According to Yanzhong Huang, a senior fellow for global health at the Council on Foreign Relations, the facility was proof of China’s determination to eliminate the virus.
“This is not just a stopgap measure. [Leaders] hold the view that this pandemic is going to take a while to end, and China is going to continue this strict control of its borders,” he told CNN ahead of the opening.
“Facilities like this serve as a way to institutionalise the zero-tolerance strategy.”
In another example of how seriously China was taking the Delta threat, tens of thousands of visitors were last month locked in at Shanghai Disneyland and forced to undergo Covid testing after a positive Covid case emerged.
The nation has also carried out mass testing, imposed travel restrictions, sacked some officials who have failed to contain outbreaks in their areas and introduced new lockdowns in recent weeks, with workers mobilised to disinfect the homes of confirmed cases in some regions.
Unsurprisingly, that tough stance has been praised by Chinese state media, with a recent editorial published by Chinese Communist Party mouthpiece the Global Times celebrating the nation as “a true impregnable fortress against the spread of the virus in the world today”.
“Major Western countries have cut air links with countries such as South Africa, showing that these countries are frightened,” the piece reads.
“Establishing an immune shield based on the vaccine alone has actually proved to be a risky route, and can even be said to have failed to a large extent.
“China’s dynamic zero-case route has been criticised in the West in many ways. However, if the Omicron variant launches a new wave of attack, it is China that will be best able to block its invasion.”
However, China’s harsh measures haven’t been enough to stop transmission, with China recording at least one local case per day since October 17 – a period of more than seven weeks.
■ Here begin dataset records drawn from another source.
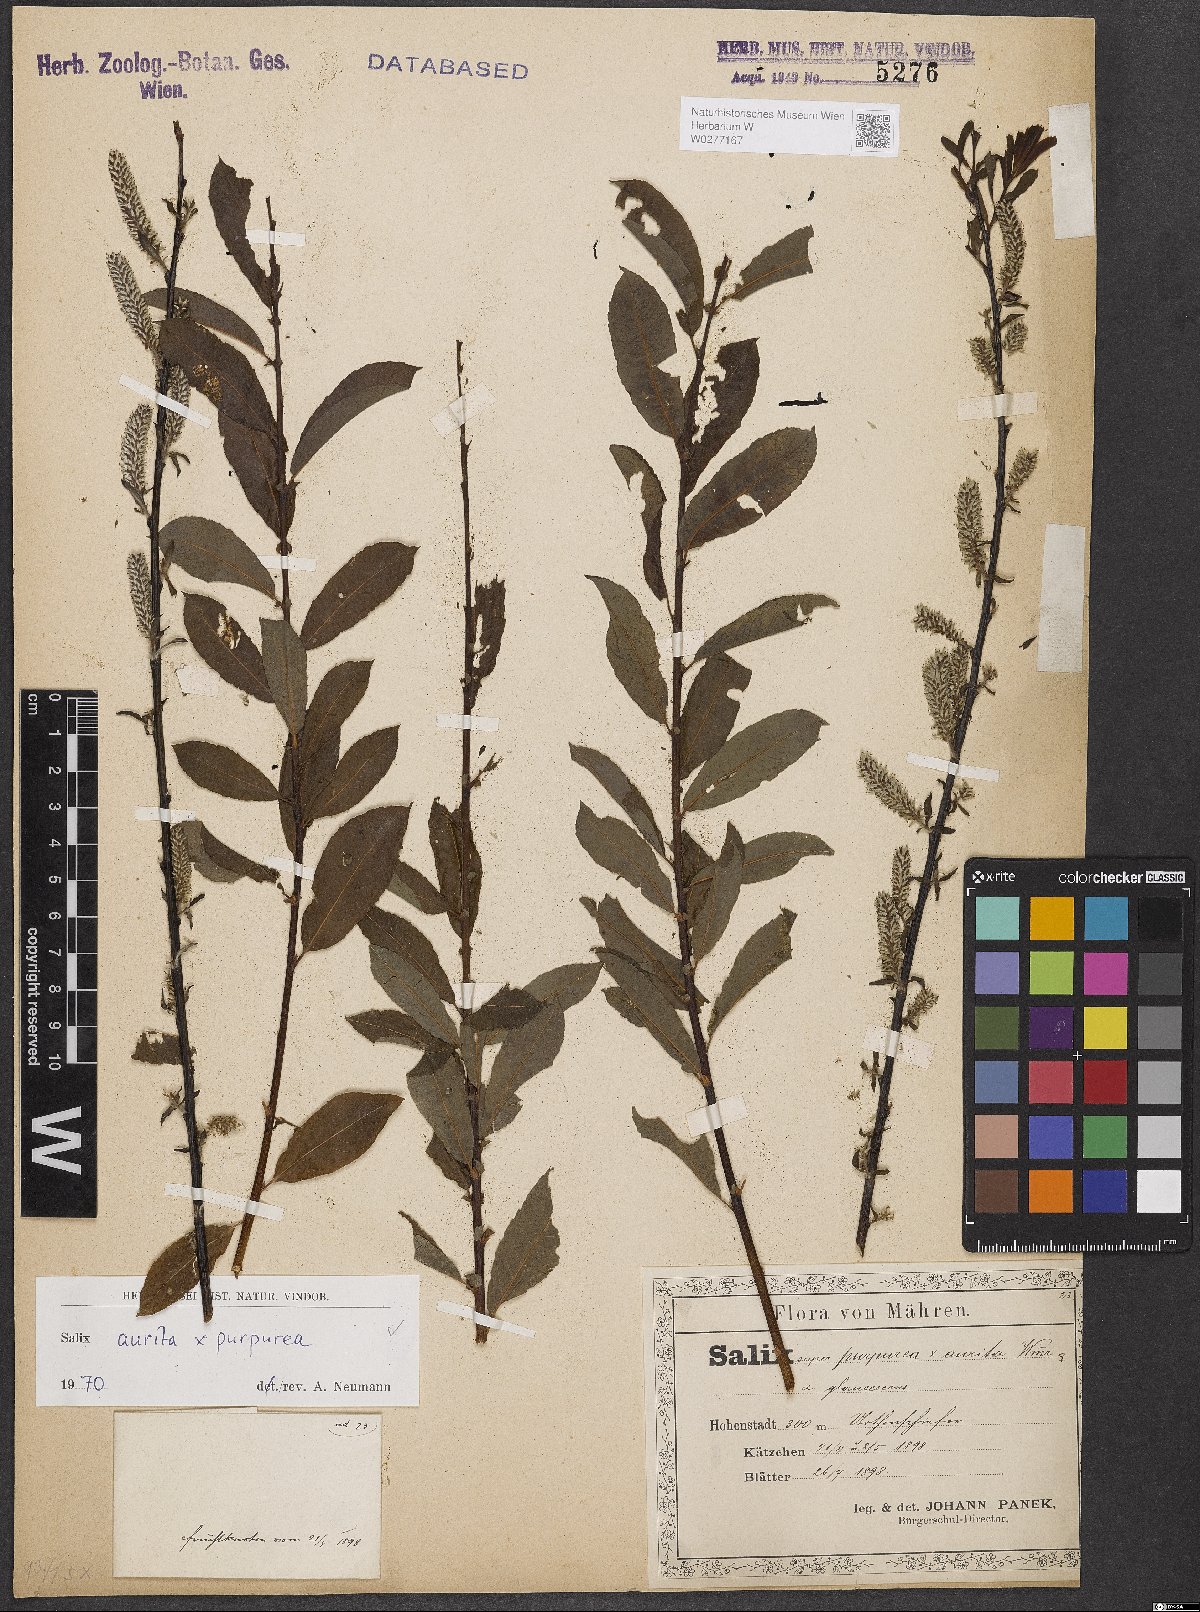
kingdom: Plantae
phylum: Tracheophyta
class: Magnoliopsida
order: Malpighiales
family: Salicaceae
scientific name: Salicaceae
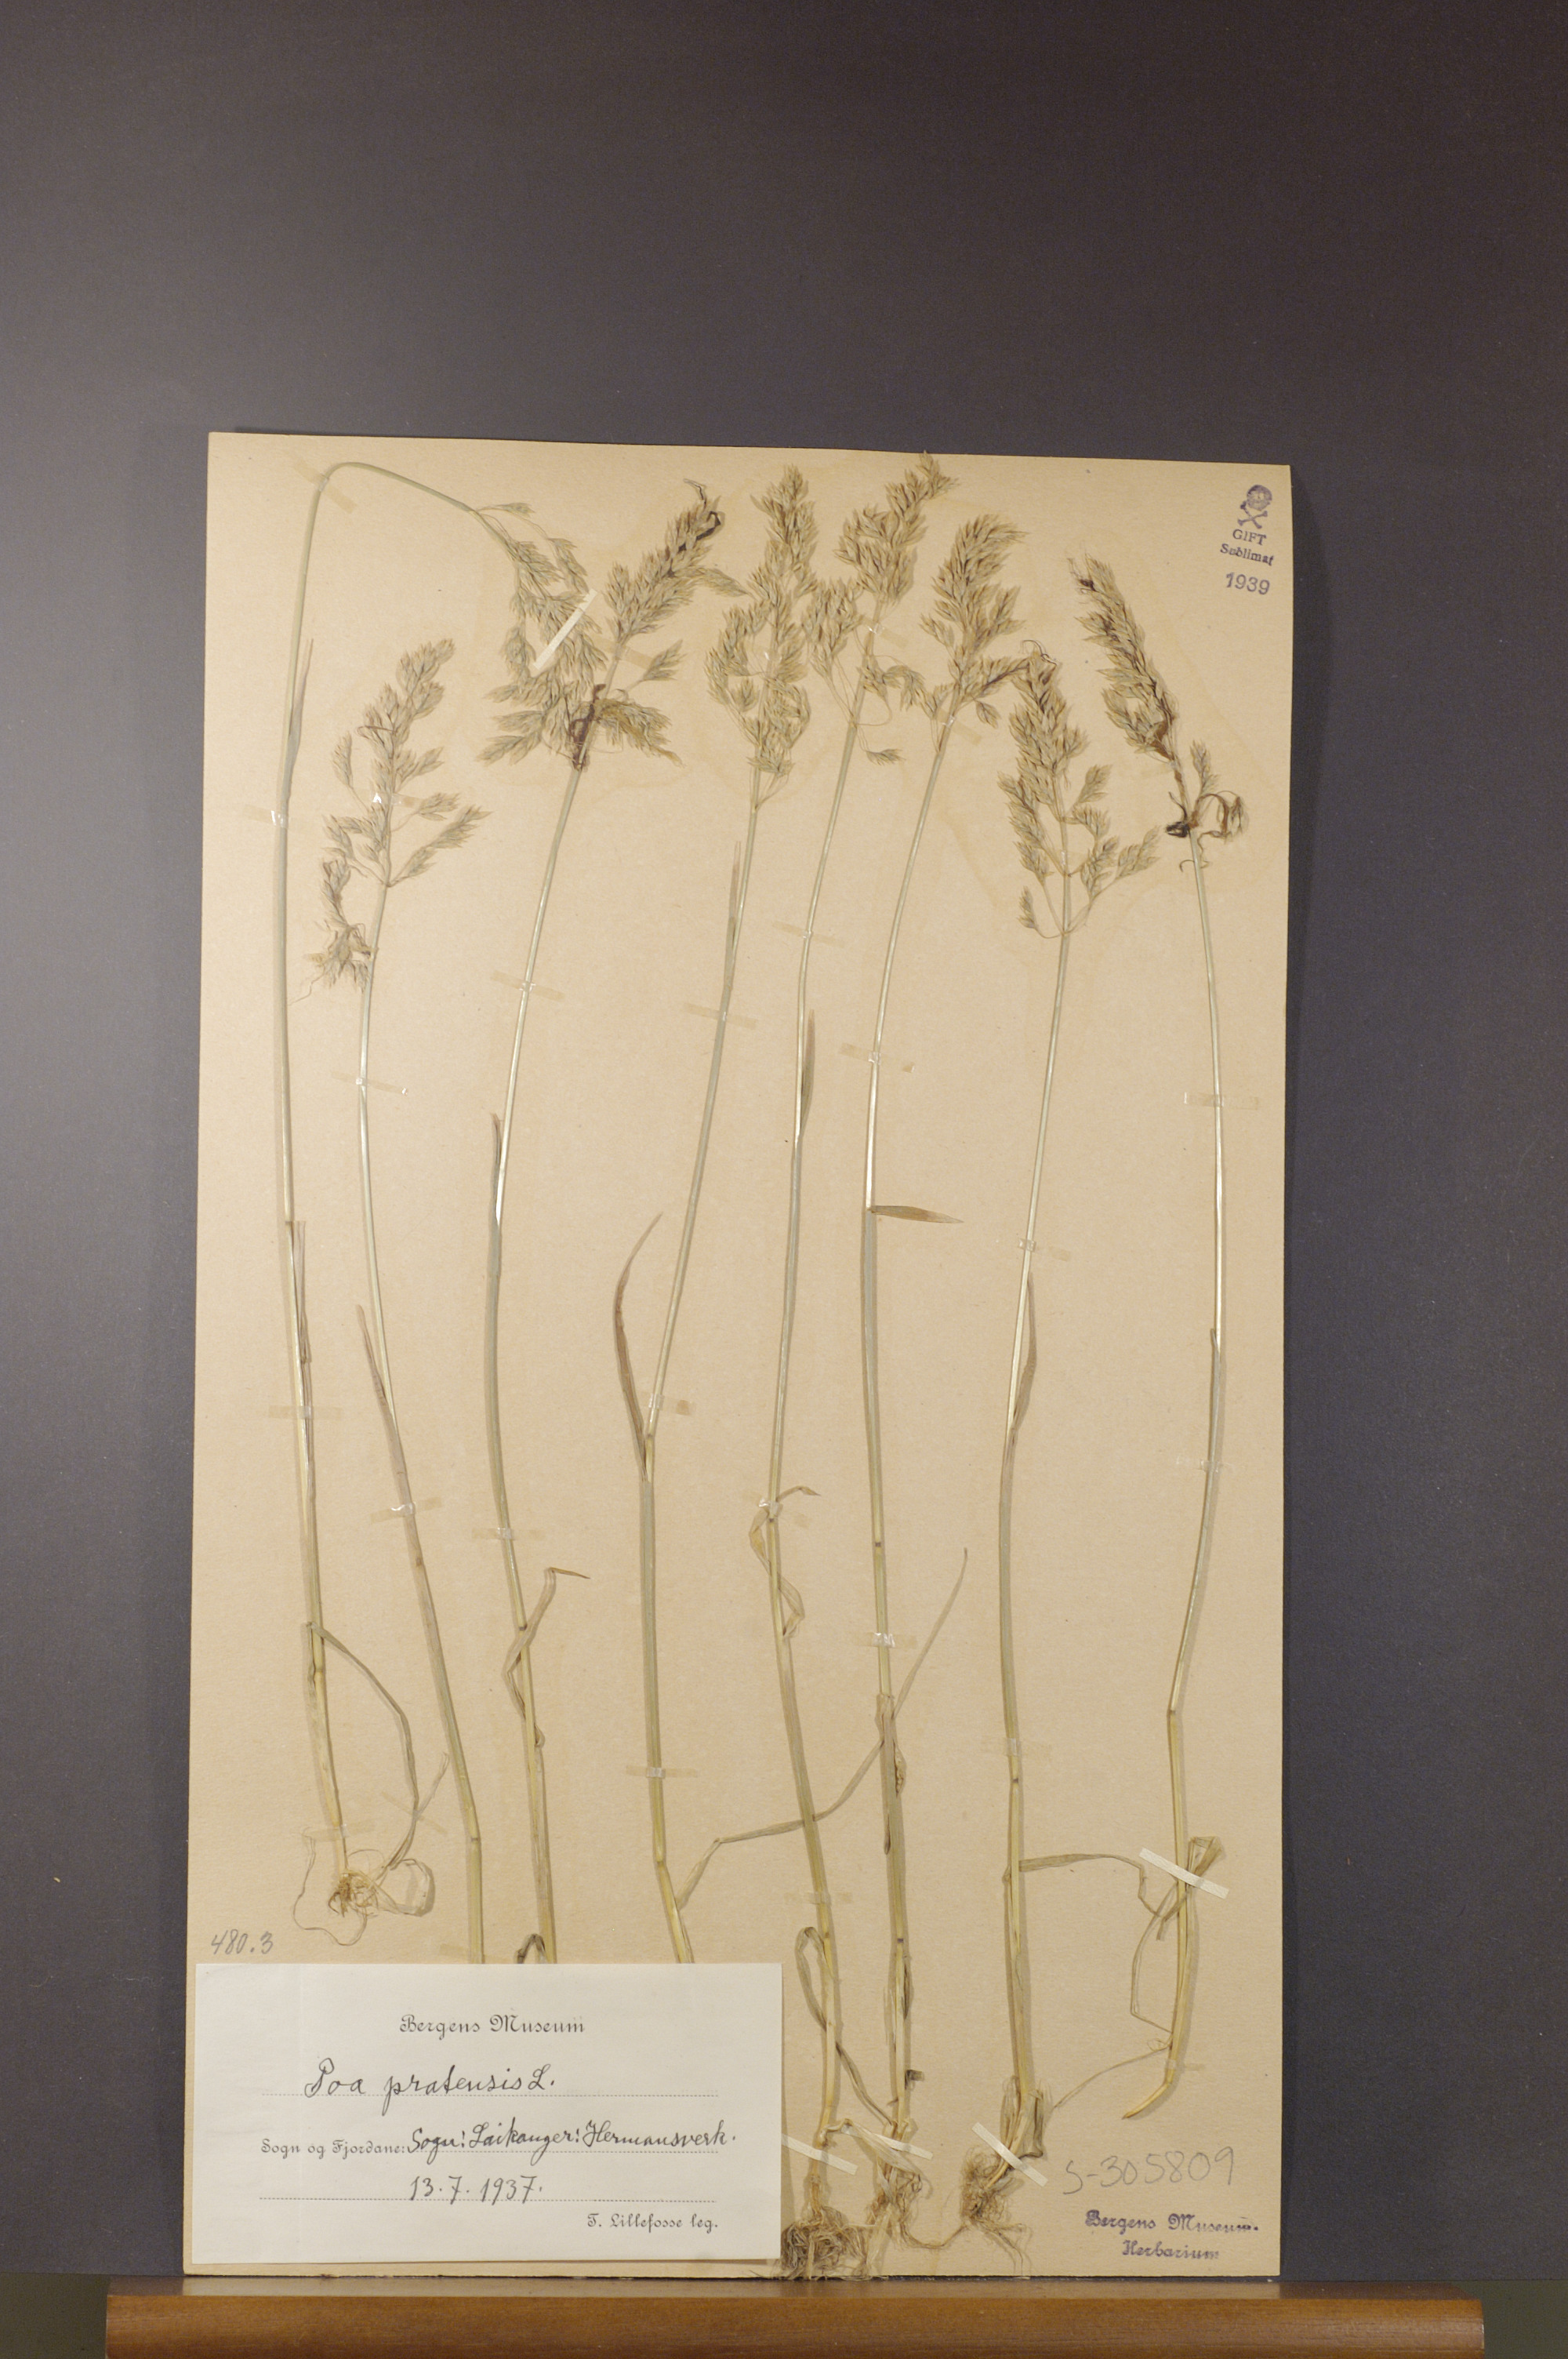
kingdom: Plantae
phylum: Tracheophyta
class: Liliopsida
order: Poales
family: Poaceae
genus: Poa
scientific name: Poa pratensis
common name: Kentucky bluegrass
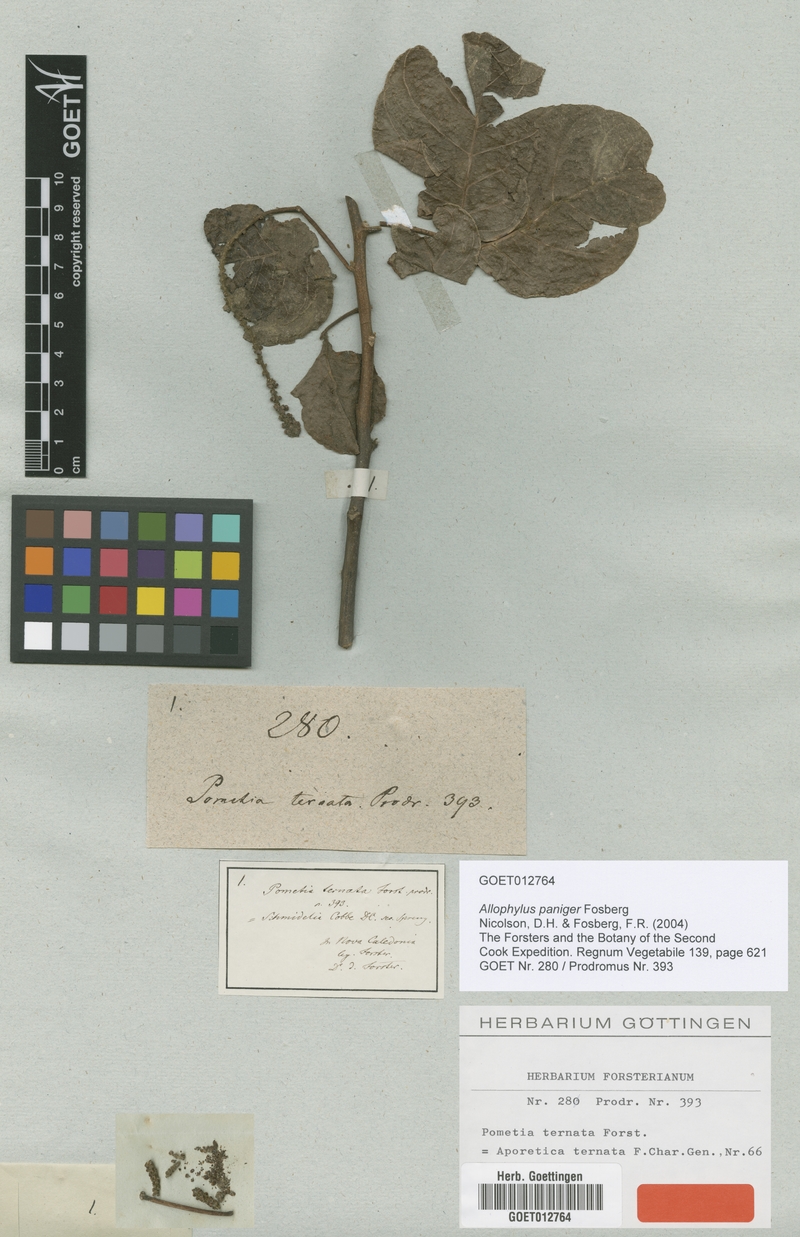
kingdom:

In the past week alone, cases have been found in at least four Chinese provinces and in the nation’s most populated cities, including Shanghai and Beijing.
While China’s cases are far lower than many other nations, and while there haven’t been any Covid deaths reported since early 2021, the stubborn outbreaks reveal a big flaw in the country’s zero-Covid strategy.
And while China hasn’t reported an Omicron case yet, the emergence of the mysterious new strain also threatens to scupper China’s zero-Covid plan as the Beijing Winter Olympics loom.
According to CNN, there may be a good reason for China sticking to its guns when it comes to its zero-tolerance approach, with a recent Peking University study finding it could face more than 630,000 cases per day if it scrapped travel restrictions, a scenario which would “almost certainly induce an unaffordable burden on the medical system”.
The report found that China should keep its controversial strategy until there were “more efficient vaccinations or more specific treatment, preferably the combination of both”.
And for now, the population seems to be accepting of the measures, despite the fact that China is now one of the few countries on Earth still committed to eliminating the virus altogether, rather than learning to live with it.
But with an influx of thousands of international travellers headed for Beijing within weeks for the Olympics, it seems more and more likely China’s zero-Covid plan is on borrowed time.